I’m a 27-year-old man and I’m getting married to the love of my life, Meera, who is 25 years old. It’s important to mention that Meera is Indian, and I’m American. I’m really excited to marry her because she’s an amazing person who brings out the best in me. She’s kind, outgoing, and has a wonderful personality.
I proposed to Meera in March, and she said yes. Both of our families are thrilled about the wedding, especially hers. Indian weddings are known for being grand celebrations. They are not just a one-day event but involve many pre-wedding rituals and celebrations like Haldi, Mehndi, Sangeet, Pooja, and more. And let’s not even get started on the number of guests they invite. It’s common to have a minimum of 600-700 guests.
I remember attending her cousin’s wedding, which had over 500 guests. My mother-in-law mentioned it was a small wedding, but I thought she was joking because I couldn’t imagine a wedding being considered small with that many people. I couldn’t help but laugh and say that I wanted a bigger wedding.
Recently, we were discussing our wedding plans with our families, deciding who to invite. Meera and I had agreed that we wanted a more intimate wedding. However, when we mentioned this to our families, they agreed but said they didn’t want more than 700 people attending.
I was taken aback because 700 people still seemed like a huge number to me. I don’t even know half of that many people! I found it amusing that my mother-in-law made such a casual statement about having a “small” wedding with only 700 guests.
I didn’t say anything at that moment, waiting for Meera to express her thoughts. Surprisingly, she seemed to agree with the idea of having 700 guests. Later, I asked her why she didn’t say anything, and she responded by saying she thought we had agreed on having a small wedding. I tried to explain that 700 people didn’t feel small to me at all.
She then clarified that for an Indian wedding, reducing the guest list to 700 was already considered small compared to the initial 1200.
On top of the guest list, Meera also wants to have a destination wedding at the Six Sense Fort Barwa, a beautiful Rajasthani palace where her favorite actor got married. However, the cost of one room at this palace can go up to $1000 per night. Considering that we are planning a 5-day destination wedding with 700 guests, you can understand why I’m feeling overwhelmed and anxious.
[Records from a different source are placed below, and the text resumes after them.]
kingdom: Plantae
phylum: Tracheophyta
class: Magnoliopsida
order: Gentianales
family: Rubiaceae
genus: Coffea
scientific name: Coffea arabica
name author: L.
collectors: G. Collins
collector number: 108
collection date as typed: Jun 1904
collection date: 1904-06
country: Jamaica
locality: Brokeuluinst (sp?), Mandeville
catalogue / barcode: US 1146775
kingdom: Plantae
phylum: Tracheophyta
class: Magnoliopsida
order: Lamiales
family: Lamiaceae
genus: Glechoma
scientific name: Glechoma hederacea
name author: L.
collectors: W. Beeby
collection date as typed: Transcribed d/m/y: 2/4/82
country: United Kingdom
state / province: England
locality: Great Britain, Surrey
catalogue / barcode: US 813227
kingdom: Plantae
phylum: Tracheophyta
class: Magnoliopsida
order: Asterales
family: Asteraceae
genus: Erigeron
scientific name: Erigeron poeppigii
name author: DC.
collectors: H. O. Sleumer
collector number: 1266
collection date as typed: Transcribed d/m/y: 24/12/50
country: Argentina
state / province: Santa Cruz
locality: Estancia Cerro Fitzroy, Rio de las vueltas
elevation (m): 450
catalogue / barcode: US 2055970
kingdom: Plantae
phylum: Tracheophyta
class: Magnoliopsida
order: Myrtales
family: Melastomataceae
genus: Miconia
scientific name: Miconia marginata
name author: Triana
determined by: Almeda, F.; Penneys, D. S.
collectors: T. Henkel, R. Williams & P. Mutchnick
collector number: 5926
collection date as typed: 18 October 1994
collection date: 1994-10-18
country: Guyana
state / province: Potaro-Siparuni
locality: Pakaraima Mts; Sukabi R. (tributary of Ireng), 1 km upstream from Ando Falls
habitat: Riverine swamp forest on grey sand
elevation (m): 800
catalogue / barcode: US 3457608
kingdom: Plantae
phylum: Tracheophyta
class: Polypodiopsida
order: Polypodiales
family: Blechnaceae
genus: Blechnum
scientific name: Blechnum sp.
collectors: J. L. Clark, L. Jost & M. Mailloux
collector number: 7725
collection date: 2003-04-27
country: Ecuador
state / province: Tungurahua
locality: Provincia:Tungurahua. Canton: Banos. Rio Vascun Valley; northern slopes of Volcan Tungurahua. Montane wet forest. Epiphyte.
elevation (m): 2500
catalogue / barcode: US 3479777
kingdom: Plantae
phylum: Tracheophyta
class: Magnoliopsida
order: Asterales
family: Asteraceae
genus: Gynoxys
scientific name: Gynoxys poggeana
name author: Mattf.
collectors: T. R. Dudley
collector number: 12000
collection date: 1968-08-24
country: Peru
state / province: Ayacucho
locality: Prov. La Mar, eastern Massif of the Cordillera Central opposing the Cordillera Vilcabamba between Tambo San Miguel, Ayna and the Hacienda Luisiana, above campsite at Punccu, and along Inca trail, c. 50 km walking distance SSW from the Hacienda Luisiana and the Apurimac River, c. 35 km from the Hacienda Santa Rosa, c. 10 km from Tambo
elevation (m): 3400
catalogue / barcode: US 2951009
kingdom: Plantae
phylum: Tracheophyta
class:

The total cost of everything she wants for the wedding is going to exceed $500,000. She comes from a wealthy family, and her father is covering most of the expenses. However, I feel uncomfortable with him paying for such an extravagant wedding and want to repay him eventually. I’ve tried talking to my fiance about finding a middle ground and cutting down the guest list to 400 people to reduce costs, but she is not willing to compromise. She believes that since her father is paying and we only get married once, we should go all out and not hold back.
I think it’s all becoming too overwhelming, and I believe we should at least reconsider some aspects, like the elaborate stalls and expensive gifts. I’ve already expressed my concerns to her, but she doesn’t seem to be listening or willing to make any changes. If she doesn’t show any willingness to compromise even a little bit, I’m seriously considering calling off the wedding.
I apologize for not explaining clearly earlier why I am hesitant about her father paying for everything. In the beginning, when my fiance introduced me to her father, he didn’t think I was a suitable match for his daughter. That initial impression has left me feeling uneasy about accepting his financial support for the wedding. I want to prove myself and eventually repay him to gain his respect and acceptance.